“Emrolunduğun gibi dosdoğru ol!” Hud Sur, 11/112

Müthiş bir ayet. Tablo/berceste ayetlerden bir tanesi. 

Diyanet Vakfı tarafından yayınlanan mealde bu ayetle ilgili şu not vardır. “Ashâb-ı kiramdan rivayet edildiğine göre Kur’an’da Resûlullah (sav) için bu âyetten daha şiddetli bir âyet inmemiştir. Resûlullah buyurmuştur ki: ‘Beni, Hûd sûresi kocattı!’ Çünkü bu sûrede ona ‘Emrolunduğun gibi dosdoğru ol!’ denilmişti ve bu kolay bir iş değildi. Allah(cc) yalnız ona değil, onunla beraber mü’minlere de istikameti emretmektedir!”

Bu ayetin hemen ardında ki ayete de göz atacak olursak Rabbimiz Teala şöyle buyurur:

“Ve asla zulümde ısrar edenlerden yana eğilim göstermeyin. Yoksa, [ahirette] ateş size de dokunur; ve Allah'tan başka koruyucunuz olmadığına göre, o zaman [O'nun tarafından da] yardım edilmez size!”Hud Sur, 11/113

Allah demek anlam demektir. Anlam demek ahlak demektir. Allah(cc) hiçbir kulundan anlamsızlık, ahlaksızlık ve amaçsızlık beklemez.

Allah(cc) hiçbir şeyi boş yere yaratmamıştır. Yarattığı her şeyde bir hikmet vardır. Biz kullarına düşen ise hikmetli söz, fiil ve eylemler gerçekleştirmektir.

“Emrolunduğun gibi dosdoğru ol!” ayetini her okuduğumda, bu ayetle ilgili düşüncelere daldığımda Allah(cc)’la olan irtibatımın, bağımın ve ilişkimin yeniden güncellenmesini isterim.
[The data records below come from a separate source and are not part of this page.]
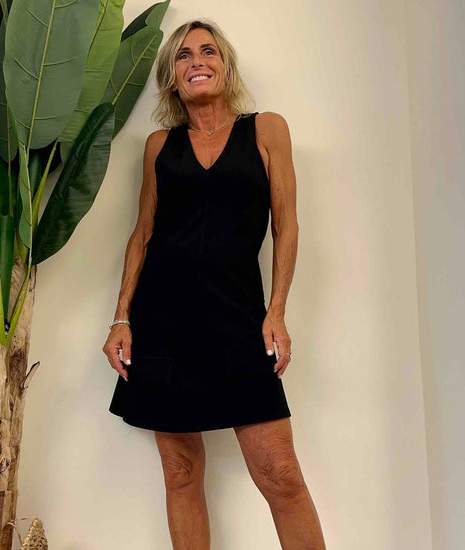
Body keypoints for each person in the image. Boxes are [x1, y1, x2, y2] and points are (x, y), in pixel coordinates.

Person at [103, 18, 327, 550]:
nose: (196, 61)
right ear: (172, 77)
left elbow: (287, 225)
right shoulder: (160, 145)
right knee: (181, 473)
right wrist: (121, 317)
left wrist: (277, 311)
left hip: (238, 320)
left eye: (208, 51)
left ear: (225, 65)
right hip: (163, 323)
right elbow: (142, 233)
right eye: (183, 56)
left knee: (280, 475)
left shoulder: (266, 130)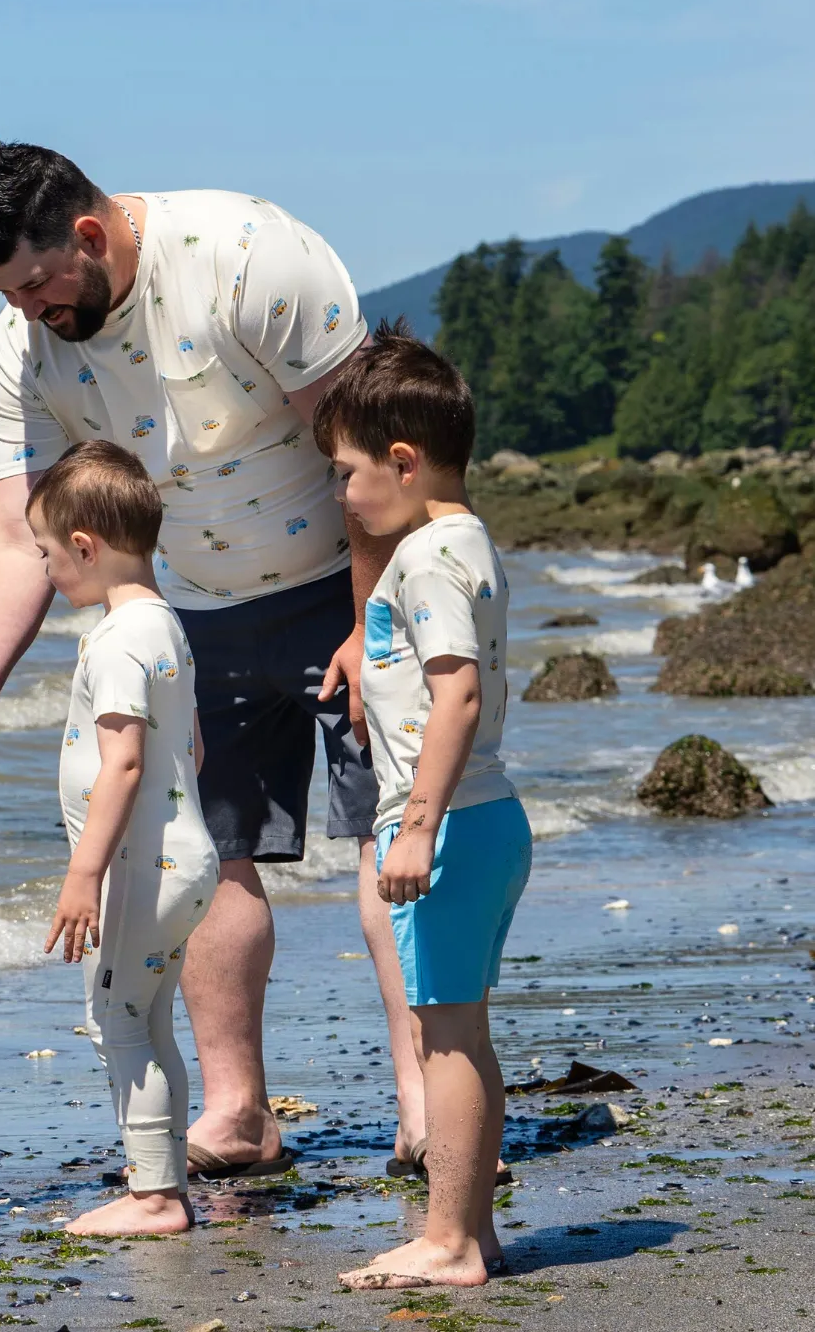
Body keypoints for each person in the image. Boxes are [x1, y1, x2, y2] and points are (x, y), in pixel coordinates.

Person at [0, 140, 416, 1179]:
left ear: (89, 234)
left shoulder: (246, 254)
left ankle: (425, 1106)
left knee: (386, 838)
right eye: (8, 295)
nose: (30, 310)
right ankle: (241, 1113)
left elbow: (368, 459)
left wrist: (371, 620)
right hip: (193, 611)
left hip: (344, 580)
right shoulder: (19, 350)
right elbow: (14, 534)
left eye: (37, 284)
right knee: (213, 853)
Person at [314, 323, 533, 1290]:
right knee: (460, 1032)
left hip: (450, 824)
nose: (340, 494)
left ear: (402, 464)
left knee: (440, 1033)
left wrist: (413, 826)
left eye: (345, 472)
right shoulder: (464, 537)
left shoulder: (426, 558)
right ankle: (471, 1232)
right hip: (489, 818)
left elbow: (458, 695)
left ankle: (446, 1240)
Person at [28, 441, 219, 1235]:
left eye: (46, 555)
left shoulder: (113, 640)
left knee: (119, 1020)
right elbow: (194, 749)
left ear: (85, 545)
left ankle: (153, 1198)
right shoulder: (164, 625)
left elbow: (125, 764)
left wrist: (84, 872)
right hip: (185, 857)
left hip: (144, 866)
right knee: (149, 1018)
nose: (45, 573)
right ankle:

Bu güncelleme ne ile olacak derseniz?

Elbette ki içerisinde her çağa özgü vahyi mesajlar barındıran hayat kitabımız Kur’an ile olacak.

Kur’an hayat kitabımız değil mi?

Peki, Kur’an hayat kitabımız da başucu kitabımız mı?

Kur’an okurken adeta Rabbimize kavuşmanın, buluşmanın ya da Rabbimizle konuşmanın hazzını yaşıyor muyuz?

Ya da Kur’an okurken ne kadaro hazzı alıyoruz/ yaşıyoruz dersiniz?

Düşünsenize Rabbimizin tüm alemlere rahmeti ve merhameti gereği göndermiş olduğu sevgili peygamberimiz “Beni Hud Suresi ihtiyarlattı/kocattı!” buyuruyor. Çeşitli rivayetlerde dile getirildiğine göre gelen bazı ayetler esnasında peygamberin şakaklarından şapır şapır terler boşaldığı dile getirilir.

O(sav)’na inen ayetler bizlerden Okumamızı, düşünmemizi, akletmemizi, iyilik yapmamızı, infak etmemizi ve israftan kaçınmamızı istiyor.

Bugün bir çok açmazın ya da çıkmazın içine düşmüşsek, bunun en belli başlı sebeplerinden bir tanesi O(sav)’nun getirdiği kitabı hayata müdahil bir kitap kılamadığımız içindir.

Düştüğümüz bu buhranlardan kurtuluşun yolu ise yürüyen Kur’an olan, Kur’an’ın ahlakı ile ahlaklanmış olan gökyüzünün öğrencisi, yeryüzünün öğretmeni Hz. Muhammed(sav)’i yoldaş, sırdaş ve çağdaş edinmekten geçer.